Buffalo Detention Center/ Im/migrants work under slave labor conditions

By Tom Allia
Buffalo, N.Y.

Incarcerated im/migrants are suffering new punishments at the Buffalo Detention Center in Batavia, N.Y., where they are being detained by Immigration and Customs Enforcement (ICE) of the Department of Homeland Security. In early April, BDC made national headlines with one of the highest rates of COVID-19 infection of any prison in the country. The center operated without social distancing, masks or new cleaning procedures until mid-April.

There have been years of protest throughout central and upstate New York against the local detention and incarceration of im/migrants. Here, people are arrested at a ‘Close the Camps’ protest in Buffalo, N.Y., in July 2019.

A lawsuit filed in March against BDC and the state of New York has progressed. A federal judge has ordered the center and state courts to reverse the burden of proof for determining holding of arrestees and to offer bond more frequently and at lower costs. (tinyurl.com/y4t525z9)

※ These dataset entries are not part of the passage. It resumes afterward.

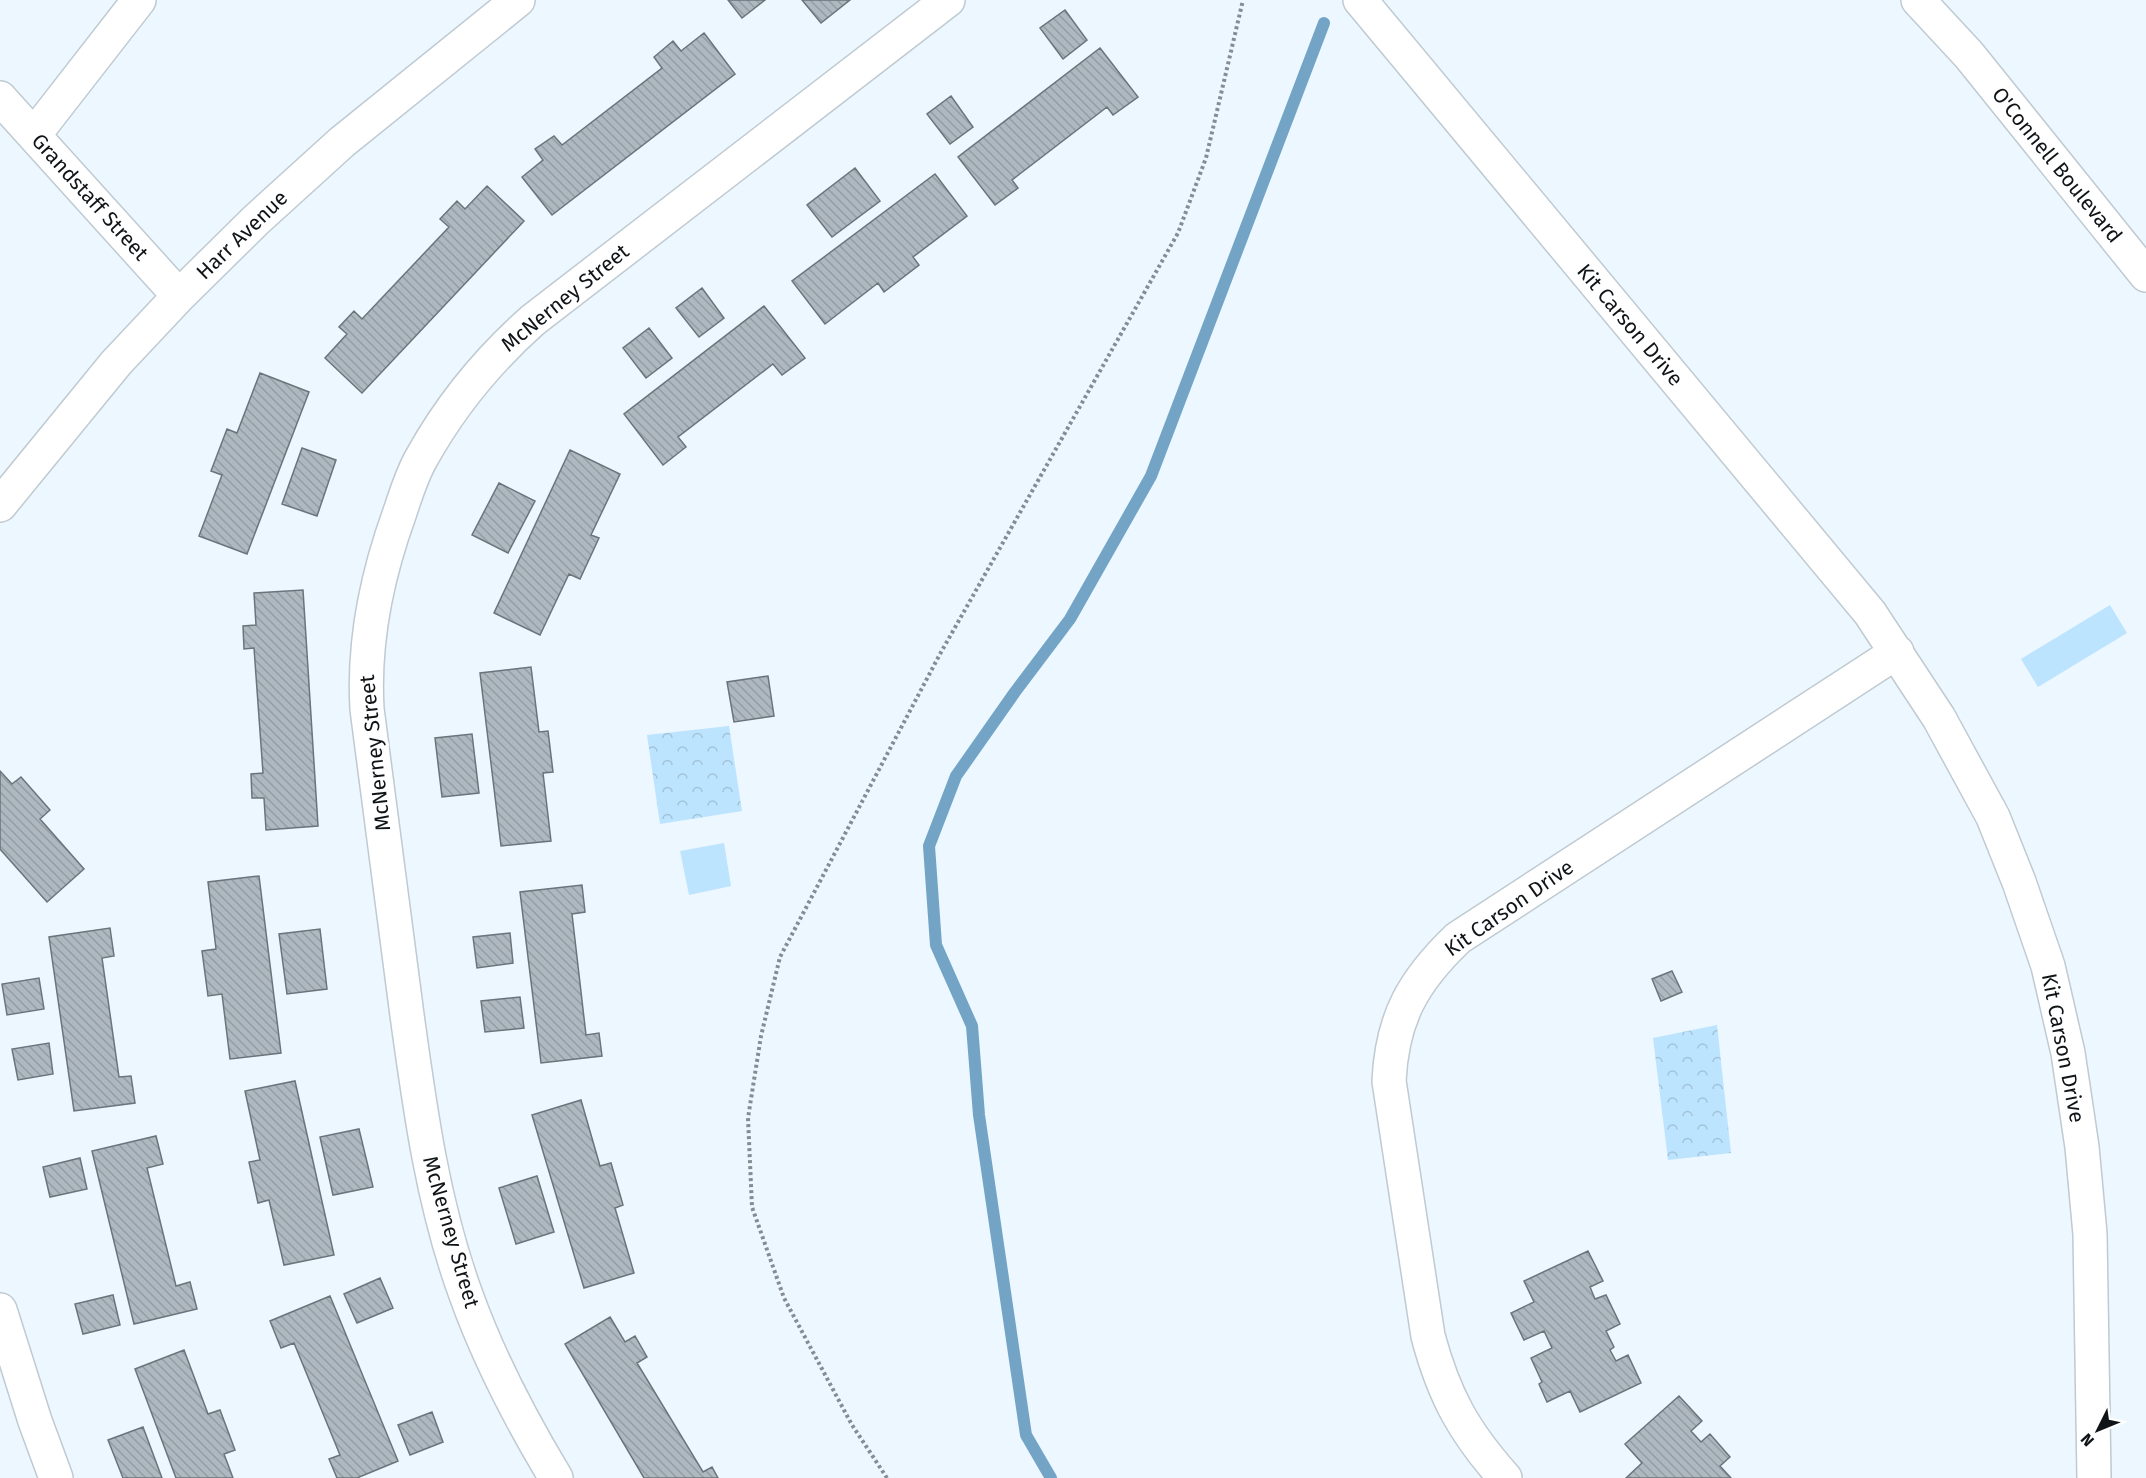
<svg xmlns="http://www.w3.org/2000/svg" width="2146" height="1478" font-family="'Fira Sans',sans-serif">
  <defs>
    <pattern id="park-crowns" width="20" height="18" patternUnits="userSpaceOnUse" patternTransform="scale(1.5)"><rect width="20" height="18" fill="#bde4fe"/><path d="M2 6a3 3 0 1 1 6 0M12 15a3 3 0 1 1 6 0" fill="none" stroke="#a1c3d9"/></pattern>
    <pattern id="building-back-hatch" width="6" height="6" patternUnits="userSpaceOnUse" patternTransform="scale(1.5)"><rect width="6" height="6" fill="#aeb8c0"/><path d="M-1 5l2 2M0 0l6 6M5-1l2 2" fill="none" stroke="#959da4"/></pattern>
  </defs>
  <rect width="100%" height="100%" fill="#ecf7ff"/>
  <path fill="#bde4fe" d="M2110,605L2127,633L2038,687L2021,659Z
    M724,843L731,886L689,895L680,851Z"/>
  <path fill="url(#park-crowns)" d="M729,726L742,811L660,824L647,735Z
    M1717,1025L1731,1153L1668,1160L1653,1038Z"/>
  <g fill="none" stroke-linecap="round" stroke-linejoin="round">
    <path stroke="#73a4c5" stroke-width="12" d="M1051,1478L1026,1435L979,1115L972,1026L936,945L929,846L956,776L1015,692L1070,619L1151,476L1324,23"/>
  </g>
  <path fill="url(#building-back-hatch)" stroke="#6a747a" stroke-width="1.5" d="M728,0H765L742,18Z
    M802,0H850L821,23Z
    M1065,10L1087,40L1063,59L1040,28Z
    M704,33L735,74L552,215L522,177L543,160L535,149L554,136L562,145L662,68L654,57L673,41L681,51Z
    M1100,48L1138,97L1113,115L1107,107L1012,180L1018,188L995,205L958,157Z
    M951,96L973,127L950,144L927,114Z
    M855,168L880,201L832,237L807,205Z
    M935,174L967,216L913,257L919,265L884,292L878,283L825,324L792,281Z
    M487,186L524,221L362,393L325,358L347,334L339,327L354,311L362,319L449,227L440,219L457,201L465,209Z
    M702,288L724,318L699,337L676,308Z
    M764,306L805,358L782,375L773,364L678,437L686,447L663,465L624,414Z
    M649,328L672,358L646,378L623,348Z
    M260,373L309,392L247,554L199,536L222,475L211,471L227,429L237,433Z
    M302,448L336,460L317,516L282,504Z
    M570,450L620,474L591,535L599,538L580,579L569,574L540,635L494,613Z
    M499,483L535,501L508,553L472,535Z
    M303,590L318,826L266,830L264,798H252L251,774L263,773L254,648L244,649L243,626L256,625L254,593Z
    M531,667L539,732L548,731L553,772L543,773L551,841L501,846L480,673Z
    M768,676L774,716L734,722L727,682Z
    M472,734L479,793L442,797L435,738Z
    M0,771L12,784L21,777L50,810L40,819L84,869L47,902L0,849Z
    M259,876L281,1053L230,1059L222,994L208,996L202,951L216,949L208,882Z
    M582,885L585,912L572,914L586,1035L599,1033L602,1056L541,1063L520,892Z
    M110,928L114,956L102,958L119,1077L131,1076L135,1103L74,1111L49,937Z
    M320,929L327,989L287,994L279,934Z
    M510,933L513,963L477,968L473,937Z
    M1672,971L1682,992L1661,1001L1652,979Z
    M39,978L44,1009L7,1015L2,984Z
    M520,997L524,1028L485,1032L481,1001Z
    M49,1043L53,1074L18,1080L12,1049Z
    M295,1081L334,1255L284,1265L269,1200L258,1203L249,1162L260,1160L245,1091Z
    M581,1100L600,1166L611,1163L623,1205L615,1208L634,1273L584,1288L532,1115Z
    M359,1129L373,1187L333,1195L320,1137Z
    M156,1136L163,1164L147,1168L176,1286L190,1282L197,1309L134,1324L92,1151Z
    M80,1158L87,1189L50,1197L43,1167Z
    M537,1176L554,1232L516,1244L499,1188Z
    M1588,1251L1603,1281L1590,1287L1595,1299L1606,1295L1620,1324L1606,1331L1614,1347L1610,1350L1616,1361L1628,1355L1641,1383L1580,1412L1570,1391L1547,1402L1539,1384L1542,1382L1531,1358L1552,1348L1544,1331L1524,1340L1511,1313L1534,1302L1524,1281Z
    M380,1278L393,1308L357,1323L344,1294Z
    M113,1295L120,1325L83,1334L75,1304Z
    M330,1296L398,1461L357,1478H337L329,1459L340,1455L294,1343L281,1348L270,1321Z
    M610,1317L625,1342L635,1336L647,1357L637,1363L703,1472L712,1467L718,1478H644L565,1344Z
    M184,1350L208,1414L220,1410L235,1450L224,1454L233,1478H176L135,1369Z
    M1679,1396L1702,1421L1691,1431L1701,1442L1710,1434L1730,1457L1720,1466L1731,1478H1626L1642,1463L1625,1444Z
    M432,1412L443,1442L410,1455L398,1425Z
    M143,1427L162,1478H123L108,1440Z"/>
  <g fill="none" stroke-linecap="round" stroke-linejoin="round">
    <g stroke="#bfcad1" stroke-width="36">
      <path id="minor" d="M1360,0L1870,613L1939,718L1993,817L2019,882L2048,966L2068,1053L2082,1147L2090,1234L2094,1478
        M0,98L179,296
        M34,135L139,0
        M0,505L116,363L179,296L255,221L342,142L518,0
        M0,1310L35,1421L56,1478
        M556,1478C521,1420 489,1359 466,1295C433,1205 420,1110 407,1015C393,913 380,811 367,709C363,641 377,575 400,512C406,494 412,474 422,457C451,405 489,359 533,320L948,0
        M1505,1478C1464,1432 1444,1396 1428,1336L1389,1081C1392,1018 1413,981 1458,938L1897,652"/>
    </g>
    <g stroke="#bfcad1" stroke-width="36">
      <path id="major" d="M1918,0L1969,55L2146,275"/>
    </g>
    <path stroke="#858c92" stroke-width="4" stroke-dasharray="3 3" stroke-linecap="butt" d="M887,1478L852,1425L784,1298L752,1207L748,1118L761,1036L780,957L940,654L1178,233L1206,158L1243,0"/>
    <use href="#minor" stroke="#fff" stroke-width="33"/>
    <use href="#major" stroke="#fff" stroke-width="33"/>
  </g>
  <g text-anchor="middle" stroke-width="6" stroke-linejoin="round" paint-order="stroke">
    <g font-size="21" fill="#101416" stroke="#fff">
      <text transform="translate(2057 165) rotate(51)" y="7">O'Connell Boulevard</text>
      <text transform="translate(90 197) rotate(48)" y="7">Grandstaff Street</text>
      <text transform="translate(242 235) rotate(-44)" y="7">Harr Avenue</text>
      <text transform="translate(565 298) rotate(-39)" y="7">McNerney Street</text>
      <text transform="translate(1630 325) rotate(50)" y="7">Kit Carson Drive</text>
      <text transform="translate(375 753) rotate(-96)" y="7">McNerney Street</text>
      <text transform="translate(1509 908) rotate(-35)" y="7">Kit Carson Drive</text>
      <text transform="translate(2063 1048) rotate(79)" y="7">Kit Carson Drive</text>
      <text transform="translate(451 1232) rotate(74)" y="7">McNerney Street</text>
    </g>
  </g>
  <g transform="translate(2098 1430) rotate(227)" stroke="#ffffff" stroke-width="4.5" paint-order="stroke">
  <path d="M0-4.5L10 22L0 15L-10 22Z" fill="#101416"/>
  <text y="-9" font-size="16" font-weight="bold" text-anchor="middle" fill="#101416">N</text>
  </g>
</svg>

A similar federal court order was made in a lawsuit against the state of Massachusetts earlier this year, which is still pending. 

Persons named specifically in the New York lawsuit include immigration judges Philip Montante and Mary Baumgarten. Both have denied bond to more than 95% of all arrestees who have appeared before them. The Batavia immigration court, which processes people from all over New York state, ranks third nationally for bond refusal, offering bond to only 20.9% of arrestees. The national median is 35%. Bond, if even offered, is more expensive in Batavia, with a median of $14,000 as opposed to the national median of $9,000. 

A second development is a new lawsuit filed by Dalila Yeend and Bounam Phimasone, both former detainees at the Buffalo Detention Center. They are joined by the Worker Justice Center of New York (WJCNY). The suit confronts Akima Global Services, the owners of BDC, over labor violations and low pay. (tinyurl.com/yyt27lyb)

Most detainees — 90% of them — are civilly detained, meaning there is no conviction against most of them. One of the plaintiffs of the suit, Yeend, was detained for not having a driver’s license on her person. She has legal residency in the U.S., but when she was detained, she was held for 2 1/2 months. 

The Buffalo Detention Center pays all working detainees $1 a day, regardless of hours worked, which can be as long as 12 hours. BDC does not offer hazard pay, and many of the workers are responsible for wards of people infected with COVID-19. (thebatavian.com, Sept. 4)

The main focus of this lawsuit is not the unreasonable conditions of Yeend’s initial arrest and time spent in detention, however, but BDC violations of labor law. WJCNY Legal Director Rob McCreanor states, “This is a private company that is contracting with the federal government and is making a lot of money off that contract. That is in part due to the free labor that they are getting from immigrants in civil detentions [who] aren’t prisoners serving terms for crimes — they are immigrants who are detained waiting a resolution for a civil immigration matter. It’s a gross violation of their rights.” (wjcny.org, Sept. 4)

Work at BDC is coerced in a parallel to forced slave labor. Detainees who do not work are frequently placed in solitary confinement, or partial solitary, meaning less than 23 hours alone. And they are placed in solitary without reading material or any other means to occupy themselves. 

Work is doubly coercive because BDC allocates detainees the bare minimum of needed items including hygiene products and vitamins, while their needs are more pressing during the pandemic. Detainees are restricted to an expensive private commissary to meet their basic needs. A small shampoo at the commissary is $5. Food from the vending machines can be $5-$10. Deodorant is $10. 

Phone calls start at $3 and increase per minute. The phone is of critical importance, because detainees need to be able to communicate with lawyers for court cases and with their families if they are offered release. If they cannot communicate due to lack of funds, their cases or release may be seriously delayed. 

Detainees who are released from BDC are taken to a Citgo station at the New York State Thruway exit for Batavia. This is technically a bus stop for Greyhound Bus Lines, but released detainees are not usually given any cash to buy tickets. While detainees are legally owed the means to transport themselves home, for someone to admit they do not have means for transport often results in a longer stay. 

Detainees are typically dropped off late in the morning, after the two morning buses have passed, so they have to wait almost all day for the next bus. But people waiting for the bus are not permitted to wait inside the gas station, and there is no bus shelter. This becomes a very dangerous situation during inclement weather, especially in the brutally cold upstate New York winters.

Local activist groups including Justice for Migrant Families and local churches try to meet detainees at the bus stop. They offer backpacks with basic supplies and sanitary products, as well as rides to where released people need to go. But the groups do not have the resources to maintain a constant presence at the bus stop. 

When the Investigative Post, a Buffalo based nonprofit, wrote an April exposé on the practice of abandoning former detainees, ICE denied everything in the article — but did not provide any evidence to refute the dire facts.